Anak Buah Luhut Kritisi Pengawasan Natuna di Era Menteri Susi

CNN Indonesia | Selasa, 07/01/2020 18:48 WIB
Anak Buah Luhut Kritisi Pengawasan Natuna di Era Menteri Susi Purbaya menilai pengawasan kapal di perairan Natuna pada era Menteri Susi tidak ketat. (CNN Indonesia/ Herman Setiyadi).
Jakarta, CNN Indonesia -- Kementerian Koordinator Bidang Kemaritiman dan Investasi menyatakan pengawasan kapal di Perairan Natuna, Kepulauan Natuna pada era Menteri Kelautan dan Perikanan Susi Pudjiastuti tidak ketat. Sebab, jumlah kapal asing yang masuk ke perairan di utara Indonesia itu disebut terus meningkat.

"Mungkin waktu zamannya Bu Susi (Susi Pudjiastuti) pengawasan itu, meski katanya (katanya) ditangkap-tangkap, ya tidak ketat," ujar Deputi I Bidang Koordinasi Kedaulatan Maritim Purbaya Yudhi Sadewa di Gedung Transmedia Selasa (7/1).

Purbaya mengungkapkan, berdasarkan data sistem pengawasan Laut China Selatan, jumlah kapal nelayan asing yang masuk bisa mencapai 1.600 kapal per hari.


"Artinya, kita perlu pengawalan yang baik. Bakamla (Badan Keamanan Laut) nanti harus diperkuat," ujarnya.


Selain itu, ia juga menyoroti soal Sentra Kelautan dan Perikanan Terpadu (SKPT) di Natuna. Sebagai pengingat, pembangunan SKPT merupakan salah satu upaya Susi untuk memaksimalkan potensi sumber daya kelautan di pulau terluar.

Susi membangun SKPT Natuna pada Agustus 2016 di atas lahan seluas 5,8 hektare (ha). Selama 2015-2018, KKP menggulirkan investasi mencapai Rp212,2 miliar untuk pembangunan dan pengembangan SKPT Natuna.

"SKPT di Natuna itu bagus, mahal (dibangun) miliaran tetapi kosong karena tidak dipikirkan jalur market (pasar). Setelah ditangkap mau dijual di mana? Kapal asing tidak boleh masuk sana," jelasnya.

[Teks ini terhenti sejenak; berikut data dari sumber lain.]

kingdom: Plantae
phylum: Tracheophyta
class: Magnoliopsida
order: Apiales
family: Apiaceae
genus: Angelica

Ujung-ujungnya, beragam fasilitas perikanan di Natuna menganggur. Ia menduga hal itu terjadi karena perencanaan yang kurang baik. Termasuk, koordinasi dengan aparat keamanan.

Kondisi itu terkonfirmasi dari jumlah kapal nelayan domestik yang aktif melakukan penangkapan ikan belum optimal.

Mengutip informasi dari KKP, Purbaya menerangkan kapal nelayan Indonesia yang memiliki izin untuk menangkap ikan di Perairan Natuna berjumlah sekitar 3.000 kapal. Namun, hanya 800 kapal yang aktif melakukan penangkapan ikan.

Untuk, pemerintah akan mengubah pendekatan menjadi lebih terintegrasi. Termasuk membuka akses pasar bagi nelayan-nelayan di Kepulauan Natuna.

Purbaya mengingatkan kehadiran kegiatan nelayan penting dijaga di Perairan Natuna. Tanpa eksistensi aktivitas nelayan, negara lain punya kesempatan untuk mengklaim wilayah perairan Indonesia.

[Gambas:Video CNN]

Padahal, potensi ekonomi Natuna cukup besar. Sumber daya ikan tangkapan mencapai 403,37 ton per tahun. Selain itu, juga terdapat cadangan migas yang besar.

CNNIndonesia.com sudah berusaha meminta konfirmasi kepada Susi. Namun, Susi belum merespons. (sfr)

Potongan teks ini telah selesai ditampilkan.